As a data scientist, I have had the opportunity to work on a variety of projects where I have made extensive use of geospatial calculations, vector operations, and map visualizations. Specifically, I have experience in tasks such as calculating distances, areas, spatial autocorrelation, clustering, and conducting vector operations such as centroids, buffers, unions, intersections, and differences, among others. I have also developed skills in map visualization techniques such as choropleths, dot density, heatmaps, animations, and interactive visualizations. Additionally, I have experience with raster operations, including georeferencing images, conducting zonal statistics, and analyzing differences over time.

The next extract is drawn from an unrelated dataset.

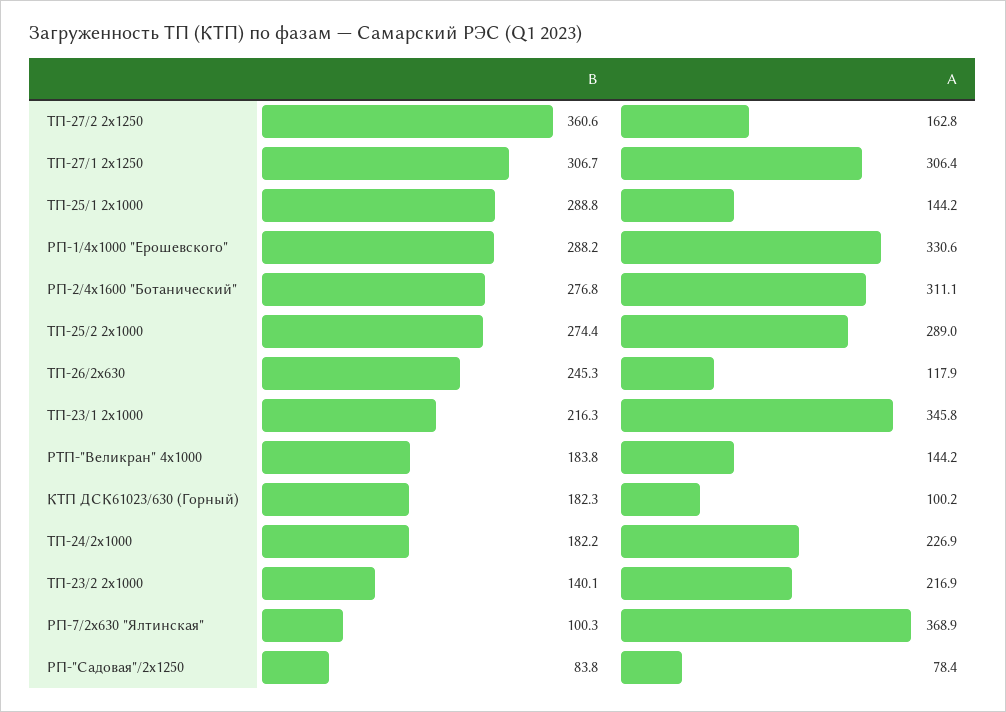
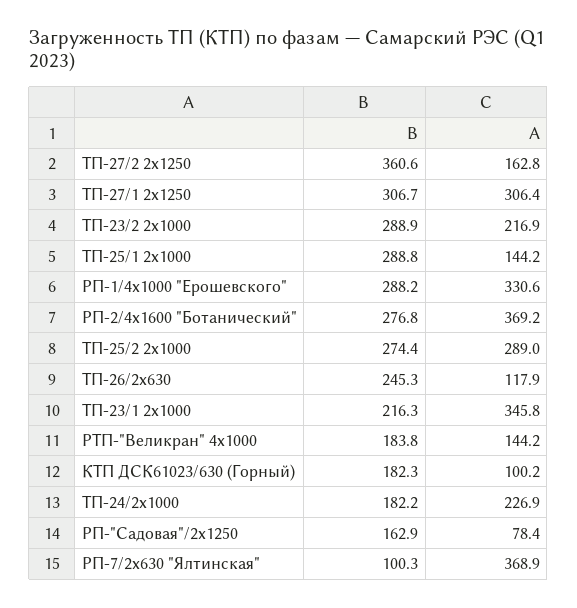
А, РП-2/4х1600 "Ботанический": 311.1 -> 369.2
В, ТП-23/2 2х1000: 140.1 -> 288.9
В, РП-"Садовая"/2х1250: 83.8 -> 162.9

As an Economist, I took specialized courses on causal inference, using experimental and quasi-experimental techniques (difference-in-difference, propensity score matching, synthetic controls, panel data, and instrumental variables).
When working as a consultant for CLEAR-LAC, I had to evaluate the technical quality and statistical robustness of more than 20 impact evaluation reports delivered by external consultants to the IDB (Inter-American Development Bank). These reports included experimental and quasi-experimental methodologies.
When working at LNPP-CIDE, I was in charge of the statistical analysis to evaluate an experimental policy that aimed to increase COVID-19 testing in the Mexico City population sending different SMS messages.
I have worked extensively with texts, analyzing thousands of documents in tasks like:
Preprocess and clean text corpus.
Visualize the most frequent terms.
Search patterns like proper names, addresses, mentions, events, and specific grammatical structures using regular expressions.
Find main topics in a corpus of texts using machine learning techniques like LDA and clustering.
You can check my public repository (in Spanish) for the workshop that I presented to employees of the prosecutor's office of the State of Hidalgo:
As mentioned before, I created a platform for media monitoring for CIDE and, also, another one for finding public procurement.
When working at LNPP-CIDE, I created a platform for updating and querying social and economic indicators and their metadata.
When working at LNPP-CIDE:
I was the only developer (and data scientist), so I learned to deploy my projects using AWS services such as EC2, EBS, RDS, S3, Batch Jobs, Lambda Functions, and more.
For one project, I used Azure services to automate the transcription of audio interviews to text using services such as speech recognition, buckets, and step functions.
As a teacher in Le Wagon, I teach about cloud services using GCP such as VM instances, GCS, and BigQuery.
When working at LNPP-CIDE, I taught Python programming for data management, visualization, and machine learning for 3 years.
I also taught these topics to employees of reputed institutions such as Banco de Mexico (Banxico) , Comisión Federal de Competencia Económica (COFECE), and the prosecutor's office of the State of Hidalgo.
I currently teach the full sequence of Le wagon data science bootcamp, including complex topics such as Deep learning and cloud services.